Thanks for the comment! Wanted to reiterate what Tony said: the ML model I made is specific to Seattle’s municipal garbage collection, but you can build a model for your region! In fact, that’s exactly what I recommend :) Lobe is a free, no-code way to build custom ML models:
Once you build your model, export via TF Lite and follow the tutorial instructions as-is. The more categories, the more photos you’ll need, so I’d suggest family-or-friend-sourcing photos (getting them to help take pics) or using Kaggle for open-source datasets.
Hope that helps!

Spectre avatar

it has greater implications than that. In my town, as in many others, a lot of recycling ends up in the landfill. driving down the costs associated with sorting, done magnetically and manually now, would be great.

Jen Fox avatar

Absolutely agree! Hoping this project makes trash classification easier and more accessible for lots more folks!

ameyring avatar

I’ve heard that plastics in some places in the US are sorted with the help of light sensors.
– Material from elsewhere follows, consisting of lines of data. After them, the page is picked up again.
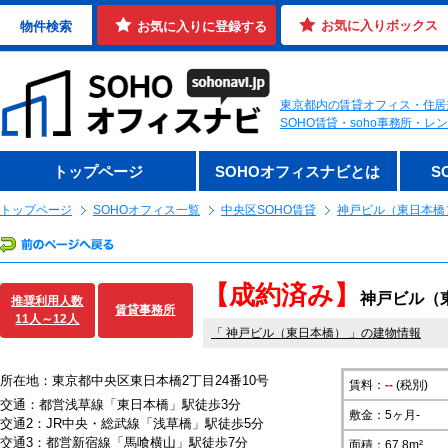
お気に入りボックス
物件検索
お気に入りに登録する
東京都内の賃貸オフィス・住居
SOHO賃貸・soho事務所・
トップページ
SOHOオフィスナビとは
S
トップページ
SOHOオフィス一覧
中央区SOHO賃貸
神戸ビル（東日本橋
【成約済み】
神戸ビル（東
推奨利用人数
賃貸事務所
11人～12人
「
神戸ビル（東日本橋）
」の建物情報
所在地：東京都中央区東日本橋2丁目24番10号
賃料：
--
(税別)
交通：都営浅草線「東日本橋」駅徒歩3分
敷金：5ヶ月-
交通2：JR中央・総武線「浅草橋」駅徒歩5分
交通3：都営新宿線「馬喰横山」駅徒歩7分
面積：67.8m²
They can miss black containers since they absorb light. You have a great project here and a visit to a recycling center can give you ideas to optimize it.

Jen Fox avatar

Thanks so much! That is definitely a great idea, My goal w/ this project is to show folks what’s possible and to use as a starting point — I really hope someone takes it and makes it better! *wink wink*

Yadwinder avatar

Have any idea when pi400 coming with 8gb RAM?

Leonor Louro avatar

Thank you so much for sharing this idea! I am currently trying to make it as a project for school and seem to have run into a problem running the code in the Raspberry Pi terminal. When I try to run the code the error ‘Segmentation fault’ appears.
Is there any way you would be able to help solve this issue?